Saved entries:
● ● ● ●

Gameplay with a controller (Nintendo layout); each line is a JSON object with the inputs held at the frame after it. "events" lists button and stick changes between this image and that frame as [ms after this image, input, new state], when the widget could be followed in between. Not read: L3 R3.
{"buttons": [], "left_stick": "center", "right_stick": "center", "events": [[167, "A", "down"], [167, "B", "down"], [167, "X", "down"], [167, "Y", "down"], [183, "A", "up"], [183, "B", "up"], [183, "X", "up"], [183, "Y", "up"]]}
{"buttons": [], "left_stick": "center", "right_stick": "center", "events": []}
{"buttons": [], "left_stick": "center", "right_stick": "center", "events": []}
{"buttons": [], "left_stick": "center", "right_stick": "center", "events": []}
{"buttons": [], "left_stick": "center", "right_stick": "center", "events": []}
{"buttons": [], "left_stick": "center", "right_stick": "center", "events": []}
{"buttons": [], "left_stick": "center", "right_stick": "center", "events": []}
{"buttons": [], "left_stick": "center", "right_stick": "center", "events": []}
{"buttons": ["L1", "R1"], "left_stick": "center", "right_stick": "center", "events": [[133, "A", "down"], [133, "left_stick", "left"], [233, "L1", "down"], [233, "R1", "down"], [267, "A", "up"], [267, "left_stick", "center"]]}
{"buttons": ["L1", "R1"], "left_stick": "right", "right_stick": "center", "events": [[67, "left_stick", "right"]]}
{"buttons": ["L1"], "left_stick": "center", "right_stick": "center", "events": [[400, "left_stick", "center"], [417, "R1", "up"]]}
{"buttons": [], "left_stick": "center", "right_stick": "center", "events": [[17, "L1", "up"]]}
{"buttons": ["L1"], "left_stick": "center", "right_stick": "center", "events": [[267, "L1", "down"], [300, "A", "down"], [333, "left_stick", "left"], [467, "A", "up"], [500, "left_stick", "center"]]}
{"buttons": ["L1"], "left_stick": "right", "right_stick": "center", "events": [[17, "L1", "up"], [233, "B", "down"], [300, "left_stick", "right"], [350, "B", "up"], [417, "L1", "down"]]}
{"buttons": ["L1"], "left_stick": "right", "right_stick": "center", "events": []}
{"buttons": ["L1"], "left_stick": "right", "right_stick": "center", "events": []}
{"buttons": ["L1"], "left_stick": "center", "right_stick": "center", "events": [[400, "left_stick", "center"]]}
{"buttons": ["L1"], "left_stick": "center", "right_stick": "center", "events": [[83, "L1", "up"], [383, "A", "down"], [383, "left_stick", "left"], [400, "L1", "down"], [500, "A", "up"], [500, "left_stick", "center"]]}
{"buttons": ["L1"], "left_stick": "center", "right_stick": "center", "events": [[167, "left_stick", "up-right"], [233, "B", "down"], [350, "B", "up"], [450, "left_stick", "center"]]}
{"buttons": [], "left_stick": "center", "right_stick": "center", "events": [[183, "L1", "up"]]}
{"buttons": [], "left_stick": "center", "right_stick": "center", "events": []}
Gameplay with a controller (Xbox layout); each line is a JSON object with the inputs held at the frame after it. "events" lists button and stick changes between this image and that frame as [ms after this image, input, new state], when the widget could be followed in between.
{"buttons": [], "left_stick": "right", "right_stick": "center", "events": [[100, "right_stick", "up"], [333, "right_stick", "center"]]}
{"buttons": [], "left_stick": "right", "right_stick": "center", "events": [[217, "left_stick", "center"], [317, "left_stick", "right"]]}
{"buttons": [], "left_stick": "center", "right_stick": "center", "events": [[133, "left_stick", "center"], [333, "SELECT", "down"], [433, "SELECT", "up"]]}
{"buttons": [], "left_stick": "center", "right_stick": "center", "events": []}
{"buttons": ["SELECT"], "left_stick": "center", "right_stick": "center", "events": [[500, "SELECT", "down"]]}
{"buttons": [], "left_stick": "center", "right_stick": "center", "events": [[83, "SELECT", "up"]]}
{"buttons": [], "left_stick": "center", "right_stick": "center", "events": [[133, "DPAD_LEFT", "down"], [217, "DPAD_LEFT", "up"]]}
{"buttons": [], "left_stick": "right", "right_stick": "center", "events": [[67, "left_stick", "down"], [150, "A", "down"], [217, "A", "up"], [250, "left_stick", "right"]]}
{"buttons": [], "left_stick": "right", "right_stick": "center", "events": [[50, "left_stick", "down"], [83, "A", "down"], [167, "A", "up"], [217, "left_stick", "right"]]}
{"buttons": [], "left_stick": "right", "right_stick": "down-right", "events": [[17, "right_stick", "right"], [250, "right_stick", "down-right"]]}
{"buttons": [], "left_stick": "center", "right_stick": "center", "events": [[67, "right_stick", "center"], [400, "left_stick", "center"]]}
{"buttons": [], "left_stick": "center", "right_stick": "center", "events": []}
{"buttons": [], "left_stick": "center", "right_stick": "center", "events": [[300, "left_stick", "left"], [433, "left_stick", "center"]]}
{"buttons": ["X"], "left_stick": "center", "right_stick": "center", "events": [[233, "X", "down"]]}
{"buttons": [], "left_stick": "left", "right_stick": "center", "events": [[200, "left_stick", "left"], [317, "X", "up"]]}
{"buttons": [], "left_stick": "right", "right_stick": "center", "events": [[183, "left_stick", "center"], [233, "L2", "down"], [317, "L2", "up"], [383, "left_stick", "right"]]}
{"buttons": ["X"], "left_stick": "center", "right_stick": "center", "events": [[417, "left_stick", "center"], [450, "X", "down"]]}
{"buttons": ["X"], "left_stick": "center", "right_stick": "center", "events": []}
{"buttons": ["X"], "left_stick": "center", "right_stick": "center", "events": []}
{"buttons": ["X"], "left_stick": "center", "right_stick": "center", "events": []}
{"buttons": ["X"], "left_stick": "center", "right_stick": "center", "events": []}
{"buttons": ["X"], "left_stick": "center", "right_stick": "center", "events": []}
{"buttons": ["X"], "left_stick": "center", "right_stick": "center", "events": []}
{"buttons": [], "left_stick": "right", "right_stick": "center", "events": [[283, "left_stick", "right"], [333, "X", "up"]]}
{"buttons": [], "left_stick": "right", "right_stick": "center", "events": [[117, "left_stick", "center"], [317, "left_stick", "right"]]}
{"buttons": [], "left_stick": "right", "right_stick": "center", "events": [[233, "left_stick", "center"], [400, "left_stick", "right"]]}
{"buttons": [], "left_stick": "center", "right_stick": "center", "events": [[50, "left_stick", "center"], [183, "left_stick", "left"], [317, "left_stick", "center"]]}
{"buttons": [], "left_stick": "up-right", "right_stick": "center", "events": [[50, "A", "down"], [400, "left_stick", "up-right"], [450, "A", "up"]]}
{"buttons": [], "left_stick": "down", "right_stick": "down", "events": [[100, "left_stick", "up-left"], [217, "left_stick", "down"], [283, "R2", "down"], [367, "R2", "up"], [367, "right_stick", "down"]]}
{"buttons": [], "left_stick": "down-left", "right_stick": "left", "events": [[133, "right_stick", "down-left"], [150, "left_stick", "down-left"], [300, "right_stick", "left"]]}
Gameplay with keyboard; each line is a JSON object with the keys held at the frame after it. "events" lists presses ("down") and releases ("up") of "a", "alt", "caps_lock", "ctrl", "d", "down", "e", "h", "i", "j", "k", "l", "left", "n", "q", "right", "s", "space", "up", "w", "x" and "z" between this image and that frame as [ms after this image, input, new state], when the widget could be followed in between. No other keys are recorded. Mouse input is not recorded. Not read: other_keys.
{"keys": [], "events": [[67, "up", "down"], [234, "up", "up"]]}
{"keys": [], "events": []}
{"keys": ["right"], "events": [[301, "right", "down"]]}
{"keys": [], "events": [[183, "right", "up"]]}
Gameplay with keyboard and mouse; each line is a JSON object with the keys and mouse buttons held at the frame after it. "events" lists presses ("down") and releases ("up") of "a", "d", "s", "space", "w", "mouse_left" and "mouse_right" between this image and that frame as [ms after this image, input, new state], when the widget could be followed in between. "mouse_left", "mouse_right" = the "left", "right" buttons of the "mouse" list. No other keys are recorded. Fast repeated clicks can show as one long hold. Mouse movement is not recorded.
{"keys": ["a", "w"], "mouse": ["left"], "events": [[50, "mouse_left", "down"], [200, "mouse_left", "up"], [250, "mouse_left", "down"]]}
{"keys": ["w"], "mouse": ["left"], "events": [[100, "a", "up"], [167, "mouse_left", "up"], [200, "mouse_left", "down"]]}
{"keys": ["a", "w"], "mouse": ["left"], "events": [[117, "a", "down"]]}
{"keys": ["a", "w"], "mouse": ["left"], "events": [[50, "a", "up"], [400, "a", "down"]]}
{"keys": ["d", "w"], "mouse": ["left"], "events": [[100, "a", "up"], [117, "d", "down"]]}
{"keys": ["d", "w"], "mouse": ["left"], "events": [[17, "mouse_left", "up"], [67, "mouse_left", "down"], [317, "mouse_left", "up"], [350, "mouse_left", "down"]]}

● ● ● ●

WHAT YOU WILL DO: Copy out, from the data above, every line holding the word "read".

WORKED SOLUTION:
Gameplay with a controller (Nintendo layout); each line is a JSON object with the inputs held at the frame after it. "events" lists button and stick changes between this image and that frame as [ms after this image, input, new state], when the widget could be followed in between. Not read: L3 R3.
Gameplay with keyboard; each line is a JSON object with the keys held at the frame after it. "events" lists presses ("down") and releases ("up") of "a", "alt", "caps_lock", "ctrl", "d", "down", "e", "h", "i", "j", "k", "l", "left", "n", "q", "right", "s", "space", "up", "w", "x" and "z" between this image and that frame as [ms after this image, input, new state], when the widget could be followed in between. No other keys are recorded. Mouse input is not recorded. Not read: other_keys.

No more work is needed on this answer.